– Не понимаю, о чем ты.
– Тогда я подскажу. Вы же любите конкретные примеры, правда?
Она садится на стол и болтает ногами как легкомысленная школьница, помахивая ножом прямо перед моим носом.
– Давным-давно жила-была одна наивная девочка. Назовем ее, например, Альбина.
Резко вздрагиваю, будто Лиля отвесила мне новую оплеуху.
– Альбина была круглой отличницей и училась на первом курсе, когда в институт пришел новый преподаватель психологии, молодой красивый мужчина. Назовем его, например, Владислав Владимирович.
С каждым новым словом все внутри меня чернеет и наполняется страхом. Как она узнала?
– И вот понравилась наша Альбина Владиславу Владимировичу, да так сильно, что он решил устраивать ей дополнительные занятия, совершенно бесплатно, представляете? Два раза в неделю они задерживались после пар, и Владислав Владимирович рассказывал Альбине много интересного по всяким психологическим темам, а она слушала внимательно, записывала, расширяла кругозор и радовалась свалившейся на нее милости.
Я осторожно кручу ступней, и веревки сползают вниз. Только бы не заметила, только бы она не заметила!
– Прошло несколько месяцев, и Владислав Владимирович решил, что пора проявлять симпатию к умнице-студентке по-новому. Он начал лезть к ней под юбку, распускать руки и навязчиво делать далеко не самые приличные предложения. А когда Альбина не выказала ответного желания, знаете, что он сделал? Знаете, нет? Он применил силу, грубую мужскую силу, и вот против этого наша бедная хрупкая студентка уже никак не могла возразить.
Пот течет по лицу в три ручья, я смотрю на Лилю со смесью стыда, страха и злости.
– Возомнила себя борцом за справедливость? – спрашиваю. – Ты лезешь не в свое дело, мое грязное белье тебя не касается! Не знаю, как ты об этом узнала, но...

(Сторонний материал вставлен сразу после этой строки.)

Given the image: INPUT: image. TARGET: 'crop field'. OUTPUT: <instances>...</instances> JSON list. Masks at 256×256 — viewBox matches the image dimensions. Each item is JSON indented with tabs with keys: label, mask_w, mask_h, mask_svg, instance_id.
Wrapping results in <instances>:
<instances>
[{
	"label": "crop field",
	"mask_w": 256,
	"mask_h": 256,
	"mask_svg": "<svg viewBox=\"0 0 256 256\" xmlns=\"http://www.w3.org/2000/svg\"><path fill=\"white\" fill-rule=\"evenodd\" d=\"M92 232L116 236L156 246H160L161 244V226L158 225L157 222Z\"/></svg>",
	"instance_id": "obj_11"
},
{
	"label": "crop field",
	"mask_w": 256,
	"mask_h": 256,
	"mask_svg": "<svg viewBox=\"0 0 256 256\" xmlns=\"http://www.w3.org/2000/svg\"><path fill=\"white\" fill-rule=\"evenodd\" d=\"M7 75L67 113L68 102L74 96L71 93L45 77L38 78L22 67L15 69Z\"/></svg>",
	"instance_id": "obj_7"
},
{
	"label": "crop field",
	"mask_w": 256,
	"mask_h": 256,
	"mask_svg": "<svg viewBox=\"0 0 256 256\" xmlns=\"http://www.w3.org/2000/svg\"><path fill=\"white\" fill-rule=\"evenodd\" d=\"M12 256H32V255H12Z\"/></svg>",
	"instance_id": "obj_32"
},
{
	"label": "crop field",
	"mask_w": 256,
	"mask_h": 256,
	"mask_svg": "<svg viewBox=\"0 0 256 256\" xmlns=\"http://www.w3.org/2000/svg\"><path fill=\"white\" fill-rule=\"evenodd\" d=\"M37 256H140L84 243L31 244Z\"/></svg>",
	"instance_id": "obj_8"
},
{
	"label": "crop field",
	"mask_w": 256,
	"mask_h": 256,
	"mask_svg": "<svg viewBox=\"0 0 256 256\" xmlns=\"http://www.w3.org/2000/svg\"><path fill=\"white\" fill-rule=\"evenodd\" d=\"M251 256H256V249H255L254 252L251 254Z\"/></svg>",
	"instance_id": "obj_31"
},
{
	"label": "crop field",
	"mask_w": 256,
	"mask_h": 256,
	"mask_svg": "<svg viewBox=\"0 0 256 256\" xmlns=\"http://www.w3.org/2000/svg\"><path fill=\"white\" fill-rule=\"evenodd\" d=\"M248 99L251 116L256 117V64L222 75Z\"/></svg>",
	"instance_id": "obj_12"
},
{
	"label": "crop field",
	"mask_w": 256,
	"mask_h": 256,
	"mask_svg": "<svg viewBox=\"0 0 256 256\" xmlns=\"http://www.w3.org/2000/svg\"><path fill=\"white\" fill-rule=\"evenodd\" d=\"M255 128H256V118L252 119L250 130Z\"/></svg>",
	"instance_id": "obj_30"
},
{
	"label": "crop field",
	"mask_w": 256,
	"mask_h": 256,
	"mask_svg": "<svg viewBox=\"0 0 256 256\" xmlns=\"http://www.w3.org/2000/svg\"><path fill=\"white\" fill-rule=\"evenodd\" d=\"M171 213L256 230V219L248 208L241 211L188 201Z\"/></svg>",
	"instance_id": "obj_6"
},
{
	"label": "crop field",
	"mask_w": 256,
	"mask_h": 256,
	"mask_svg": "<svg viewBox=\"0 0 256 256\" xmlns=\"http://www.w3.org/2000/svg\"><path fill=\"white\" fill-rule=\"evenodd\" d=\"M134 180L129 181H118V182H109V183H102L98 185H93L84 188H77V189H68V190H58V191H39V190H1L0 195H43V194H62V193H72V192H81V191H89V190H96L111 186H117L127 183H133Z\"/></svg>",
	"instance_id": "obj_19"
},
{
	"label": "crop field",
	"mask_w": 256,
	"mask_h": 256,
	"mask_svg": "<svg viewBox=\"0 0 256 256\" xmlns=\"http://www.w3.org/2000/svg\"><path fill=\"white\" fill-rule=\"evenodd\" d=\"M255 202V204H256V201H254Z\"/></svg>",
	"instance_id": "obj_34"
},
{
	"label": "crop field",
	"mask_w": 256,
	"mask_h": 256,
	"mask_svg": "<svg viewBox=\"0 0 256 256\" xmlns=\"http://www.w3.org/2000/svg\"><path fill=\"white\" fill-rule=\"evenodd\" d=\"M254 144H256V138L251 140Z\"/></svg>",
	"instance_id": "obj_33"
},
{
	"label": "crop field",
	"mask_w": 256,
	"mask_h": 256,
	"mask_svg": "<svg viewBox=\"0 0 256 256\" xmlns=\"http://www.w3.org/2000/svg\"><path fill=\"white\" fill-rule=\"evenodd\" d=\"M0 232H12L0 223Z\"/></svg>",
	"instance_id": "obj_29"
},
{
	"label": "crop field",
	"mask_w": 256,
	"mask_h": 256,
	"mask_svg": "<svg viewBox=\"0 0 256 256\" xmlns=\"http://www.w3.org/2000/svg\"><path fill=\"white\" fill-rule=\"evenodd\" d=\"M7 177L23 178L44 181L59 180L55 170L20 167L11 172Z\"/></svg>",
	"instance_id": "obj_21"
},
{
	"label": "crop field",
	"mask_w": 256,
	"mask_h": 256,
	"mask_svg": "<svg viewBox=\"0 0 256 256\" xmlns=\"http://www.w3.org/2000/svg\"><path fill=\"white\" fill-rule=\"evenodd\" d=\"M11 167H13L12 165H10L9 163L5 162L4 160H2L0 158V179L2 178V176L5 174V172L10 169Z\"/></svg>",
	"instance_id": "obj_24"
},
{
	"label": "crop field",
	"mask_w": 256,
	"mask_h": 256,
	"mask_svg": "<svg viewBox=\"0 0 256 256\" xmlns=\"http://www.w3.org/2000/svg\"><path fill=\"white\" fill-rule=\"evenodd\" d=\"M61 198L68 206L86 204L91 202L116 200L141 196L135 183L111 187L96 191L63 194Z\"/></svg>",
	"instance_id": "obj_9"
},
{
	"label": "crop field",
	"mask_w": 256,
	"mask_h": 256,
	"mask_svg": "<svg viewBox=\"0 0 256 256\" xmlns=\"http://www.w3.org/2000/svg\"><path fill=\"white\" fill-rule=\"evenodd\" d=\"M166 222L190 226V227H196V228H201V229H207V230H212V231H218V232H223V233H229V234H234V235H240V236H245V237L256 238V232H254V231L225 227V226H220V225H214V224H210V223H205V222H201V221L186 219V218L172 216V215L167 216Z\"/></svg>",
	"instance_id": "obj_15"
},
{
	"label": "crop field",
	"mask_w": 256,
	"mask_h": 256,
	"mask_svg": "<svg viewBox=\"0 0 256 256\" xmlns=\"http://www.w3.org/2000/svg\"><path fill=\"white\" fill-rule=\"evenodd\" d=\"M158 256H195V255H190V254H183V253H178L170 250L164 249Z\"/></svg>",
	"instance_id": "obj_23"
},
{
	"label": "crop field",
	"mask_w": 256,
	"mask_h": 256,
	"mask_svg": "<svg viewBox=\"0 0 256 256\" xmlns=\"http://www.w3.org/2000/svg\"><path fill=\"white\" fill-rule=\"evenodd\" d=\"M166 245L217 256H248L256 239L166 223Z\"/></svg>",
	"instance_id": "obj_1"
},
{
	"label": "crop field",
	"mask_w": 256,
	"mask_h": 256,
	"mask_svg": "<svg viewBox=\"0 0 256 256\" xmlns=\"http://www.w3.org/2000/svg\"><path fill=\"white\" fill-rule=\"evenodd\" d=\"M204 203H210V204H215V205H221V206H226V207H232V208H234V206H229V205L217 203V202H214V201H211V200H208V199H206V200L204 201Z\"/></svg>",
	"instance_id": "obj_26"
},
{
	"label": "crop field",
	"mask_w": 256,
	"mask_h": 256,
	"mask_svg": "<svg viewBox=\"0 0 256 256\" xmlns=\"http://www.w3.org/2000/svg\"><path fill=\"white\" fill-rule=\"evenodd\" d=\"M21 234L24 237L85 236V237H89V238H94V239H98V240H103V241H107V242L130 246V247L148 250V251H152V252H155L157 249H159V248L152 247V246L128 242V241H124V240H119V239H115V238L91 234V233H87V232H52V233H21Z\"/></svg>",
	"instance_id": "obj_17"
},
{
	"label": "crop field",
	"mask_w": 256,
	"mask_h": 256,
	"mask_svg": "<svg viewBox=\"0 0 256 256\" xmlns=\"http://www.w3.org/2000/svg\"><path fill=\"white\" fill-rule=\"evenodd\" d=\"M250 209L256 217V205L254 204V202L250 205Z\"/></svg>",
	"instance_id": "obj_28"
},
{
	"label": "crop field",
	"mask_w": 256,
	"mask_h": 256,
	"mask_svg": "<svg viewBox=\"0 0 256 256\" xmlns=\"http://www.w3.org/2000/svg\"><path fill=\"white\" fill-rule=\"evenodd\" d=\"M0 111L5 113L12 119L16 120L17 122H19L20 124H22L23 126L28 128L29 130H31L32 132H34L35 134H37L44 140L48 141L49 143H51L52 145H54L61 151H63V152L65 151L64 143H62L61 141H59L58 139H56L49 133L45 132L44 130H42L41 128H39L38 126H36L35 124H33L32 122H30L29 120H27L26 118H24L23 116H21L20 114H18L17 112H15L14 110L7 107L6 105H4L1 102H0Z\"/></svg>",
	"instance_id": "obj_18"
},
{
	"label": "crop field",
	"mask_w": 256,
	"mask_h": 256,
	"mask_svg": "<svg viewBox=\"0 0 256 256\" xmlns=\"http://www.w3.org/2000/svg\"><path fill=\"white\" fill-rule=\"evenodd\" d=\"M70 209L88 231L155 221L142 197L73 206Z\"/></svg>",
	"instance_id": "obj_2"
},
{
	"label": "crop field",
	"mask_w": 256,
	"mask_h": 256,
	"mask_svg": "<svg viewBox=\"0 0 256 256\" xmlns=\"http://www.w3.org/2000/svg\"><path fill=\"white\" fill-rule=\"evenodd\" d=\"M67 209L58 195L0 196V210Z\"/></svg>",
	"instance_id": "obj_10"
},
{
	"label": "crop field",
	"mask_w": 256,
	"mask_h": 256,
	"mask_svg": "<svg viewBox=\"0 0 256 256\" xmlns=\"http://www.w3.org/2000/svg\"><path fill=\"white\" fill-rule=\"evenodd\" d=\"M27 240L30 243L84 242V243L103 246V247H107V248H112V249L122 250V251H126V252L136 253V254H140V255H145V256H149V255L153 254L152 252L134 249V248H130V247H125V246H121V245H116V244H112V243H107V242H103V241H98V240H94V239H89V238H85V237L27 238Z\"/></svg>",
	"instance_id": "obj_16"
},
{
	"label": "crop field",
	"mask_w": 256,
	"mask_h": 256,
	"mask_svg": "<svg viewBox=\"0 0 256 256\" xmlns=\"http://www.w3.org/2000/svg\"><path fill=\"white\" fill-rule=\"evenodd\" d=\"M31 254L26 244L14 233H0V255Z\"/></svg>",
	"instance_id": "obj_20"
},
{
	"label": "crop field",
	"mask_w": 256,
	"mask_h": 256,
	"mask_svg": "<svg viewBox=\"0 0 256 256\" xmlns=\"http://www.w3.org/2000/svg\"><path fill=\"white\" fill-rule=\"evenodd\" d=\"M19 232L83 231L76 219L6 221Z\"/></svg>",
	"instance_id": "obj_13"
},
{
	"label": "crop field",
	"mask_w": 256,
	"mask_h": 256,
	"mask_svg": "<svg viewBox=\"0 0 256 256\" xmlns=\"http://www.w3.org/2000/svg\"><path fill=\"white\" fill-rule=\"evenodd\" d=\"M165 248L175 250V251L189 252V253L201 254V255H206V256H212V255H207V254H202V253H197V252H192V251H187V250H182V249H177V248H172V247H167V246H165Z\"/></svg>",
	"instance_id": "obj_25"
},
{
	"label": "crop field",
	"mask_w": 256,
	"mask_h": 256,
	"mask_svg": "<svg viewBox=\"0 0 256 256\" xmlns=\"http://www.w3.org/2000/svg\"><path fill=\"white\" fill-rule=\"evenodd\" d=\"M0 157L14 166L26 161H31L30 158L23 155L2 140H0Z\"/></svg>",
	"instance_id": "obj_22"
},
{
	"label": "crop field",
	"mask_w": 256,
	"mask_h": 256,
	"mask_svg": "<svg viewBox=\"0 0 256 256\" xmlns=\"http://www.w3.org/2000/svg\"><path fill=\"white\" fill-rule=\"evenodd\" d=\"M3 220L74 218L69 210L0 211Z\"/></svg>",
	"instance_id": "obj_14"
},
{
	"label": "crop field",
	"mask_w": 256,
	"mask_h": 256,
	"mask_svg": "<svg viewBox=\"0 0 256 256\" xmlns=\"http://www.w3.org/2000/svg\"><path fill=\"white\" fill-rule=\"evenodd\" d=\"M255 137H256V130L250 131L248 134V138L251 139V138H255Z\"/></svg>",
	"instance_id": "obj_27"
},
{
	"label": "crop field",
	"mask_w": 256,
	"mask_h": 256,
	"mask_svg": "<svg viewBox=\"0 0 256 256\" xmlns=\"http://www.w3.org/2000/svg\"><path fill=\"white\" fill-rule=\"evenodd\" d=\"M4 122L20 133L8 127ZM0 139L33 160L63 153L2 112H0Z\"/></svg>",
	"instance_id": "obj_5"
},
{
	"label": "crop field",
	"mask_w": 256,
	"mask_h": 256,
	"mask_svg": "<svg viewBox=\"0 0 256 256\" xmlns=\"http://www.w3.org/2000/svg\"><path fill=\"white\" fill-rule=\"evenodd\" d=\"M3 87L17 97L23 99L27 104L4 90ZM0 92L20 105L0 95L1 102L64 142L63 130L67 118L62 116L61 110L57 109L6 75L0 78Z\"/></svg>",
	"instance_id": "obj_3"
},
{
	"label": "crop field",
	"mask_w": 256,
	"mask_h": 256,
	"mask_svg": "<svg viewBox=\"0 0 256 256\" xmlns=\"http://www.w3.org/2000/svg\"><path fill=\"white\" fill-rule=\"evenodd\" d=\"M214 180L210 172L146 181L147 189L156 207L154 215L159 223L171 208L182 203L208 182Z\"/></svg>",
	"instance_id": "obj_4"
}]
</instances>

Лиля прижимает нож к моим губам, заставляя замолчать, и продолжает:
– Обесчещенная Альбина не выдержала позора и ушла из института. Об этой истории она, конечно, никому не рассказала, потому что боялась проблем. Да и кто бы поверил студентке, возводящей напраслину на преподавателя, успевшего создать себе хорошую репутацию? Никто бы не поверил. После этого несчастная получила такую психологическую травму, что даже на метр приближаться к мужчинам не могла. Так что, лишившись шанса получить достойное образование и покалечив психику, Альбина не смогла найти хорошую работу и прожила всю жизнь в нищете, униженная и сломленная.
Лиля вздыхает и качает головой, глядя на меня осуждающе.
Я бросаю:
– Тебе-то какое дело?
– Вы правда не поняли? Я считала вас умным, Владислав Владимирович. Даже тогда, столько лет назад, вы уже должны были понимать, что такие поступки не всегда проходят бесследно.
Спрыгнув со стола, она разводит руки в стороны и торжественно объявляет:
– Поздравляю, Владислав Владимирович! У вас дочь!
Я открываю и закрываю рот, подбирая слова, но их нет. В голове только оглушительная пустота, всепоглощающий вакуум. Лиля довольно улыбается, наслаждаясь произведенным эффектом, и нож в ее руке поблескивает особенно остро.
Проходит минута или две, когда дар речи возвращается, и я выплевываю:
– Ложь!
– Конечно, вам бы хотелось, чтобы это было ложью. Но вы ведь прекрасно понимаете, что я говорю правду?
Зажмурившись, я трясу головой, чтобы отогнать наваждение. Будто все происходящее – только мираж, кошмарный сон, и сейчас он развеется как туман, растворится как дым. Но когда открываю глаза, Лиля все также стоит передо мной – невинный ангел с синими глазами и ножом в руке.
– И что дальше? Убьешь меня?
– Разумеется.
– Зачем тогда весь этот цирк? Ты могла подойти ко мне в любой подворотне и ткнуть своим идиотским ножиком в брюхо, вот и все! Ты поступила в этот институт только ради того, чтобы привязать меня к стулу и помучить напоследок?
– Как же вы не понимаете, Владислав Владимирович! Подворотни – это неправильно! Вы должны раскаяться, понять, почему это происходит с вами. Я поступила сюда, чтобы стать копией моей мамы в ваших глазах. Вас убьет не случайная маньячка в подворотне, нет! Это сделает та самая студентка, которой вы сломали жизнь. Чувствуете разницу?
Она наклоняется ко мне, и вся наигранность медленно сползает с миловидного личика. Нет больше никаких театральных ужимок, инфантильности, глупых кривляний. Теперь Лиля похожа на затравленную тигрицу, дорвавшуюся до жестокого дрессировщика, пока тот спал, отложив кнут в сторону.